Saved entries
● ● ● ●
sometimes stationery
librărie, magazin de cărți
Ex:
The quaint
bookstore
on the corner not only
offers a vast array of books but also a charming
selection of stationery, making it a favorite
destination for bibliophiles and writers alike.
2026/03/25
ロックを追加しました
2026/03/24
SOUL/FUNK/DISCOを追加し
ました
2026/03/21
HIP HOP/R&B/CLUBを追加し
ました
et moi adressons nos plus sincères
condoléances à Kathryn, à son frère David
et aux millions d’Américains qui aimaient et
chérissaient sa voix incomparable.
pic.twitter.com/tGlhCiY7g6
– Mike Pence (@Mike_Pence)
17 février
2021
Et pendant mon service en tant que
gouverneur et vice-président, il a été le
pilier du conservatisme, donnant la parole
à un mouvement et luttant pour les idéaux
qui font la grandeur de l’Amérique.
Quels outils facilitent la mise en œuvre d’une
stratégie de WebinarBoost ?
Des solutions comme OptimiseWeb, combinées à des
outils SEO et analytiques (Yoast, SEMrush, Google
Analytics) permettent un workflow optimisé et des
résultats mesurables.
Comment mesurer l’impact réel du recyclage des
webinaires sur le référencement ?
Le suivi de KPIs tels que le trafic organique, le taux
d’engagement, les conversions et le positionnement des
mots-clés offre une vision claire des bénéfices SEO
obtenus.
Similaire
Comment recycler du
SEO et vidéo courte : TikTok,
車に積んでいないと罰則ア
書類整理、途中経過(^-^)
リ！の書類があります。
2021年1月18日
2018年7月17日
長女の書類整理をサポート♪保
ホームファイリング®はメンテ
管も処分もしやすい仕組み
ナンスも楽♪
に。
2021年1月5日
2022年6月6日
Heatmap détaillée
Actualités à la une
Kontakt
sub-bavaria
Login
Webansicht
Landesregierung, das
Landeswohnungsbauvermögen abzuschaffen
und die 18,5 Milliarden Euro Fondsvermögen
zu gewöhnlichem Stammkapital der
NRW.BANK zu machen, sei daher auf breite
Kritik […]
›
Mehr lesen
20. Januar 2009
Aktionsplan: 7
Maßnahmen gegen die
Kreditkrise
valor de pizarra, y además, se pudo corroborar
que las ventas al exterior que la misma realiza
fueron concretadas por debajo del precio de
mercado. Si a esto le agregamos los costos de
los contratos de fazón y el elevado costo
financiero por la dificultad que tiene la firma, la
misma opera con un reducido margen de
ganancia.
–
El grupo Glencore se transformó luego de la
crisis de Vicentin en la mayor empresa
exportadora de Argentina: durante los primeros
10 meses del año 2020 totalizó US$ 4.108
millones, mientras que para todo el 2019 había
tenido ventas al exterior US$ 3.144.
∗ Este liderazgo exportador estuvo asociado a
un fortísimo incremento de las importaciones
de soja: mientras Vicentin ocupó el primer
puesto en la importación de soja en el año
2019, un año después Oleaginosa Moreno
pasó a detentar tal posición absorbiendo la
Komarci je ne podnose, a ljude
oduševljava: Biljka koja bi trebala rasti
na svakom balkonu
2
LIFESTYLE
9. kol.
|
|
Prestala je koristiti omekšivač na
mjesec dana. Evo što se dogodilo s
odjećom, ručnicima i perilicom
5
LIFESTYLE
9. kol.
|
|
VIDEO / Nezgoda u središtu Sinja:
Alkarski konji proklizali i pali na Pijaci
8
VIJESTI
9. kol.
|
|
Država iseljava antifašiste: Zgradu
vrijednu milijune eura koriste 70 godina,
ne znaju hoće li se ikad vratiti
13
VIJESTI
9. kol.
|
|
● ● ● ●
WHAT IS BEING ASKED
Going back over the entries above, copy word for word every line from the one that has "長女の書類整理をサポート♪保" on through the one that has "misma opera con un reducido margen de".

ANSWER SECTION
長女の書類整理をサポート♪保
ホームファイリング®はメンテ
管も処分もしやすい仕組み
ナンスも楽♪
に。
2021年1月5日
2022年6月6日
Heatmap détaillée
Actualités à la une
Kontakt
sub-bavaria
Login
Webansicht
Landesregierung, das
Landeswohnungsbauvermögen abzuschaffen
und die 18,5 Milliarden Euro Fondsvermögen
zu gewöhnlichem Stammkapital der
NRW.BANK zu machen, sei daher auf breite
Kritik […]
›
Mehr lesen
20. Januar 2009
Aktionsplan: 7
Maßnahmen gegen die
Kreditkrise
valor de pizarra, y además, se pudo corroborar
que las ventas al exterior que la misma realiza
fueron concretadas por debajo del precio de
mercado. Si a esto le agregamos los costos de
los contratos de fazón y el elevado costo
financiero por la dificultad que tiene la firma, la
misma opera con un reducido margen de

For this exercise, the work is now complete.